Conclusion: I like this rod. That said, if I was in the market to purchase a 6:4 rod, and if I could have handled it before buying I probably wouldn't have purchased one. Remember however, that I got mine through an equipment trade, and I'm happy with the trade.  I like the action. Although it is on the stiffer side of the 6:4 rod continuum it has a pleasing casting action that is relaxed and not at all stiff. I don't really care for the handle. I don't hate it, I just don't care for it. The hand crafted aesthetics are amazing and give the rod special character. I suspect that there aren't any two Seki Rei's that are exactly alike because of this. I think that's cool.

Here is a video of the fish I caught. It contains some narrative, some music, and some action.


  1. From the photos, it looks like the previous owner varnished the grip.
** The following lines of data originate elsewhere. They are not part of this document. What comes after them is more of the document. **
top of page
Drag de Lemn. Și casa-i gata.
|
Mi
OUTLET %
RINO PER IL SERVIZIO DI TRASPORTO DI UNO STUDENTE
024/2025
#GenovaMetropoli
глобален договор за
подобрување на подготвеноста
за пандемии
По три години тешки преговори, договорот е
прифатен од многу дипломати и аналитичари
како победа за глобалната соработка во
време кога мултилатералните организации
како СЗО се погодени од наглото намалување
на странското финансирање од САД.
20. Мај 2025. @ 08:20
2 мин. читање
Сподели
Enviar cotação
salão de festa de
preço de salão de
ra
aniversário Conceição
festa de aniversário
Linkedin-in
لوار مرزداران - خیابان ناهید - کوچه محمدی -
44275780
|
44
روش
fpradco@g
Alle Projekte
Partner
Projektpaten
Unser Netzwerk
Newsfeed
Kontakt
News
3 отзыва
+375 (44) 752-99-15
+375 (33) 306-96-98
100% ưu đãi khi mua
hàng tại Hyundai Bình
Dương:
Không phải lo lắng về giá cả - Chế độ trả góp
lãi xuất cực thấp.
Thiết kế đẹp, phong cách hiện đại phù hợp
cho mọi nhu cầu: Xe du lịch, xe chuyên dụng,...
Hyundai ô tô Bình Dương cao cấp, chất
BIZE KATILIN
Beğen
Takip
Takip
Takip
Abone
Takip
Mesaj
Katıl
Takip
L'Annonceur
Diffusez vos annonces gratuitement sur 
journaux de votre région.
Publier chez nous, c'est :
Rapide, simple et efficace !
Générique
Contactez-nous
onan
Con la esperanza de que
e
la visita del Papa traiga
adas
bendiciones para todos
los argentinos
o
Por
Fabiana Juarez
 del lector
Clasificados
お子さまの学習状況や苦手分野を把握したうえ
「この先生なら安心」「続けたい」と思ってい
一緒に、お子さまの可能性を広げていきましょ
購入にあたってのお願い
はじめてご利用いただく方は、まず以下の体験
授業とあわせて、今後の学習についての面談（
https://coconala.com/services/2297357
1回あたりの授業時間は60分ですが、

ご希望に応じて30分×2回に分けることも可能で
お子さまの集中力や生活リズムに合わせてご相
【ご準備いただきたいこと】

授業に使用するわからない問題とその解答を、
The Seki Rei I borrowed and reviewed had an unfinished grip, which I found quite easy to grip with dry hands. The wood has an open grain and if unfinished produces is a very effective non-skid grip. I bit of paint remover, VERY carefully applied, may solve the problem.

    Wag tail is a type of bird.

    1. I was wondering if my handle has been varnished, as the handle for the Seki Rei in other images is much whiter.

      Wagtail: http://en.wikipedia.org/wiki/Japanese_Wagtail

      Thanks, Chris.

  2. Both of you guys know that I help Sakura import these rods. I've been importing them shortly after Daniel introduced TenkaraUSA. They are available and much has been said about them at www.Tenkara-Fisher.com which you visit from time to time and comment there. This is one of the things that irritates me, very few people give credit where credit is due. That being said, the review is decent and goes along with what I know of the Seki Rei. This is a rod that I imported. Each one has a personality but all have the same sort of feel. I remember one rod being not so smooth to extend, just one but it casts just like all the other rods. The handle is made of Paulownia wood and comes without varnish or lacquer. And by the way, Seki Rei means wag tail bird.

    1. Everyone, I guess I did Adam an injustice by not stating that he was the one to import these rods into the USA shortly after Daniel introduced Tenkara USA. Sorry Adam, my hand has been slapped. I give you the credit. No slight intended.

    2. Adam...how would one go about ordering a Seki Rei?

    3. Adam.....how does one go about ordering a Seki Rei?

    4. Kyle, contact Adam directly though www.Tenkara-Fisher.com.

  3. Late to this party, but I had to comment. I love the Logan River. I worked as a summer ranger at Bear Lake a couple of summers in college and that area holds a very special place in my fishing experience. Thank you for the videos as they really are a throwback to days gone by.

    By the way, have you fished up on Monte Cristo above Woodruff Utah? I used to spend a month or two each summer visiting relatives and running wild. Now I just wish I had known about Tenkara then. Fly fishing with a 5wt was good, but this would have been so much better.